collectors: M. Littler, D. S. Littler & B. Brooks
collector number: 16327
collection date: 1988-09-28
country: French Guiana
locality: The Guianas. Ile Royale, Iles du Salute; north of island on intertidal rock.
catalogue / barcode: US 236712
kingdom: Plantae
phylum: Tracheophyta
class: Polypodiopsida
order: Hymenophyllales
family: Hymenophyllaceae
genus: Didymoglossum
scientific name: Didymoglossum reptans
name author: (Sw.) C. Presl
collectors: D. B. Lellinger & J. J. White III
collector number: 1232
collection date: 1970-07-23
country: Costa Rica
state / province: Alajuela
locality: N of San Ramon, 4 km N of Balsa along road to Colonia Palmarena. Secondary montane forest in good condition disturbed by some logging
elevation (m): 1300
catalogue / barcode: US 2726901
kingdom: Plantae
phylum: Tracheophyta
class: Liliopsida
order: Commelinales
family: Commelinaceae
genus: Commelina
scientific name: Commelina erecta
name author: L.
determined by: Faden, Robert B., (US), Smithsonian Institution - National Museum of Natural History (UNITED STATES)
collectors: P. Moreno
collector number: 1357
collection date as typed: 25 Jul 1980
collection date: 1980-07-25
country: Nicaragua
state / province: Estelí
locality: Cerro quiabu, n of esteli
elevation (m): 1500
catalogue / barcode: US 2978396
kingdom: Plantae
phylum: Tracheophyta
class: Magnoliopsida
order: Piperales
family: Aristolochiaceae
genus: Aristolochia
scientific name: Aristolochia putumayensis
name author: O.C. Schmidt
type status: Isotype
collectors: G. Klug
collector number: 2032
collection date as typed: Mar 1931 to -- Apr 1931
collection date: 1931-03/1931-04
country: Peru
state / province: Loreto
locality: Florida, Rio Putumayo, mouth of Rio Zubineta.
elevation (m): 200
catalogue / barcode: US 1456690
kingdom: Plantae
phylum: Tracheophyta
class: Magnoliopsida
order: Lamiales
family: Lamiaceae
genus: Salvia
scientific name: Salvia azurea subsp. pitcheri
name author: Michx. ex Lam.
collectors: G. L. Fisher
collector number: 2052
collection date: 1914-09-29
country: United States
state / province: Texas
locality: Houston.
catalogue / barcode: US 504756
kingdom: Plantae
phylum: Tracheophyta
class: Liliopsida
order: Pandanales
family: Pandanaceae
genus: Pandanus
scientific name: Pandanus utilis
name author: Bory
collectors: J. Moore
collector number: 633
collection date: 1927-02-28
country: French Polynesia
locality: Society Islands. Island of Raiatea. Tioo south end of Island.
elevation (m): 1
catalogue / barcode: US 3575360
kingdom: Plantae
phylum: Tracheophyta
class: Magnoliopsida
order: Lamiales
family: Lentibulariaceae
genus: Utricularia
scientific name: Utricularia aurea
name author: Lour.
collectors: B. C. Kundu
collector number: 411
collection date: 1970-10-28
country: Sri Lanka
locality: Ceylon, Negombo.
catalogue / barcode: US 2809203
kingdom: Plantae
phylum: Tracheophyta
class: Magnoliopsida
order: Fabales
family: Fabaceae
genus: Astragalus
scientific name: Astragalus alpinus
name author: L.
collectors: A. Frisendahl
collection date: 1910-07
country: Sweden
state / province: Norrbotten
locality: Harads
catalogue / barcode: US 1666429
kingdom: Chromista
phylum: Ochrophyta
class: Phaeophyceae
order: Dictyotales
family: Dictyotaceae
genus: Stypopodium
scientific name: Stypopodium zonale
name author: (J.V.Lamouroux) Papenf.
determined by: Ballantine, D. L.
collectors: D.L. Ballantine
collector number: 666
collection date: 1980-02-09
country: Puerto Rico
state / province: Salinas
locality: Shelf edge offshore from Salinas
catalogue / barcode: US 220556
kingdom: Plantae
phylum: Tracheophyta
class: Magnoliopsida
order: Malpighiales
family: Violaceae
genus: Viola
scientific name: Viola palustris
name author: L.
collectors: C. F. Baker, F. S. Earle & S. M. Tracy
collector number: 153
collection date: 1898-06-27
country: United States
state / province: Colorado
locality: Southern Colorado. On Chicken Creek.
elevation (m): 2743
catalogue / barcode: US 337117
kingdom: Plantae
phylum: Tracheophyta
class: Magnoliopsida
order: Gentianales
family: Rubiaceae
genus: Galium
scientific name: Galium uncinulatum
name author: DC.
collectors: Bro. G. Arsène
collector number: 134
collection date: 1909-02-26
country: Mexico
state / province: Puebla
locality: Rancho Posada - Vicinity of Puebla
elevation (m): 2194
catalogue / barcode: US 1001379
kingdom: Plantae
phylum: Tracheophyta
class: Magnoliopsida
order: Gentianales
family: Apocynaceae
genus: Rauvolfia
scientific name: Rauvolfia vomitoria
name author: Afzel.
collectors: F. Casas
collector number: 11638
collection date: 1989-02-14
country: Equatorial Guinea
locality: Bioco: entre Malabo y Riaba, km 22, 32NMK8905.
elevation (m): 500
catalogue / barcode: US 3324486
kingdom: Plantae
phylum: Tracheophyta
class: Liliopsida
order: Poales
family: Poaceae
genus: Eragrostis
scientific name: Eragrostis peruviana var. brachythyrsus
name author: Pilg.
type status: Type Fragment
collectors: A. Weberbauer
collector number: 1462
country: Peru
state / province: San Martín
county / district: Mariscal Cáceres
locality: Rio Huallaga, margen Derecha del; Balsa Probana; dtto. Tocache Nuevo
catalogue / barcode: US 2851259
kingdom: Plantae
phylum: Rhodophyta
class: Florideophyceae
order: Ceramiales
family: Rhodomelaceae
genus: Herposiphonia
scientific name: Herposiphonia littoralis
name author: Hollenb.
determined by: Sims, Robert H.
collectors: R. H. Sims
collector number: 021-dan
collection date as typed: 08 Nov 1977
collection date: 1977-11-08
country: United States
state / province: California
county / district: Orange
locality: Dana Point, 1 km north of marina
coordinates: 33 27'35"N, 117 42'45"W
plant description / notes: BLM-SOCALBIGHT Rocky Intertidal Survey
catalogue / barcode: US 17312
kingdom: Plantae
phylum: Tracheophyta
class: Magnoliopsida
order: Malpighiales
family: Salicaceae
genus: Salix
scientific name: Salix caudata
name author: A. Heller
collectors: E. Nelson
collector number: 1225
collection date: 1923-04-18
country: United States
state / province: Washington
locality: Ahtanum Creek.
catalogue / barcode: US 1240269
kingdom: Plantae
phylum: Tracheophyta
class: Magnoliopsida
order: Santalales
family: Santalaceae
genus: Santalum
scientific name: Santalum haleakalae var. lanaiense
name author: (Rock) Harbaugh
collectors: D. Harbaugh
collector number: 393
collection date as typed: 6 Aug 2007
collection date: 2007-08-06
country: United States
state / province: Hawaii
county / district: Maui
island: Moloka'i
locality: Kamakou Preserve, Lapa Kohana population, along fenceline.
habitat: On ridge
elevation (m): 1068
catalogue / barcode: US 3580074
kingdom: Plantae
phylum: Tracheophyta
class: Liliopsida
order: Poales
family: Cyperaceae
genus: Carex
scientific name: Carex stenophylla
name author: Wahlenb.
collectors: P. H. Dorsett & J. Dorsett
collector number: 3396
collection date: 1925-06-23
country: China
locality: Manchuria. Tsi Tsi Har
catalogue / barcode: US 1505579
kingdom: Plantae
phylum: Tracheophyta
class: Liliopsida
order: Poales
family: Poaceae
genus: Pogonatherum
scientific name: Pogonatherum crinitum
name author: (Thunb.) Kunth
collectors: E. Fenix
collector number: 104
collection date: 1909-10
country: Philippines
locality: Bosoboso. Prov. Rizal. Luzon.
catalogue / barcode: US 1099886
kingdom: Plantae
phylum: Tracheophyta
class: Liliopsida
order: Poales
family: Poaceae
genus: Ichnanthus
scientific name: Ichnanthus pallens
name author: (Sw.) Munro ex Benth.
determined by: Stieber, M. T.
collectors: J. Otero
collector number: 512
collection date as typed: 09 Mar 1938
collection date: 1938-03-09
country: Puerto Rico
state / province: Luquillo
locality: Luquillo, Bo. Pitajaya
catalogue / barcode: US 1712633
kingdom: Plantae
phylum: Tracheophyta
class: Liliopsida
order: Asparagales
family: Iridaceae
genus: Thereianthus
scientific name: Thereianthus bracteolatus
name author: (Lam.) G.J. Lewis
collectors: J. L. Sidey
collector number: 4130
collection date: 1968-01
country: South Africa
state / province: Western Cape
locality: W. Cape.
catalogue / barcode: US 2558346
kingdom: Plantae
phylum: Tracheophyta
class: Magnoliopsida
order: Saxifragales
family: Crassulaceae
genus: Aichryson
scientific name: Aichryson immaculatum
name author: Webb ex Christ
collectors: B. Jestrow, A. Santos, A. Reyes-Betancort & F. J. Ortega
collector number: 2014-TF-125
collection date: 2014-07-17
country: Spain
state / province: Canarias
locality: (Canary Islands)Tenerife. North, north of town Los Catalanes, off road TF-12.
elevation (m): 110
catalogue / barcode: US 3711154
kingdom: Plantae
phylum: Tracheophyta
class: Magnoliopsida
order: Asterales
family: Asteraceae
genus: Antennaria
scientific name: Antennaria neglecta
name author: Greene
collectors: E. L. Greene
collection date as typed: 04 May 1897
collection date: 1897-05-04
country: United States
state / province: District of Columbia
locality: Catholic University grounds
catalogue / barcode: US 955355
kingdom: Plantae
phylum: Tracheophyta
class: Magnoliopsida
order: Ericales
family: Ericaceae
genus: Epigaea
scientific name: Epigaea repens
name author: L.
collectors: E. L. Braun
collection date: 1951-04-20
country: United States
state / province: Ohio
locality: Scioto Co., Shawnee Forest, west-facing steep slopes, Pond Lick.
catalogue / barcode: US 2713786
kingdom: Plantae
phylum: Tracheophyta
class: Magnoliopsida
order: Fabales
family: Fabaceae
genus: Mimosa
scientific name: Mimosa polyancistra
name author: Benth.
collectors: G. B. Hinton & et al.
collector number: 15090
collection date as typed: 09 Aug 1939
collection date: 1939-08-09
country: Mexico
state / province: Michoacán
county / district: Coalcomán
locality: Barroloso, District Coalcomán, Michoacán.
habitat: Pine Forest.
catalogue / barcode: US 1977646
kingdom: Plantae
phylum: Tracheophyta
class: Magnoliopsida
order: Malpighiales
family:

-----

_What you have to do:_
Retype the lines of the records starting at the one containing "elevation (m): 200" and ending at the one containing "genus: Utricularia", both included.

_Worked solution:_
elevation (m): 200
catalogue / barcode: US 1456690
kingdom: Plantae
phylum: Tracheophyta
class: Magnoliopsida
order: Lamiales
family: Lamiaceae
genus: Salvia
scientific name: Salvia azurea subsp. pitcheri
name author: Michx. ex Lam.
collectors: G. L. Fisher
collector number: 2052
collection date: 1914-09-29
country: United States
state / province: Texas
locality: Houston.
catalogue / barcode: US 504756
kingdom: Plantae
phylum: Tracheophyta
class: Liliopsida
order: Pandanales
family: Pandanaceae
genus: Pandanus
scientific name: Pandanus utilis
name author: Bory
collectors: J. Moore
collector number: 633
collection date: 1927-02-28
country: French Polynesia
locality: Society Islands. Island of Raiatea. Tioo south end of Island.
elevation (m): 1
catalogue / barcode: US 3575360
kingdom: Plantae
phylum: Tracheophyta
class: Magnoliopsida
order: Lamiales
family: Lentibulariaceae
genus: Utricularia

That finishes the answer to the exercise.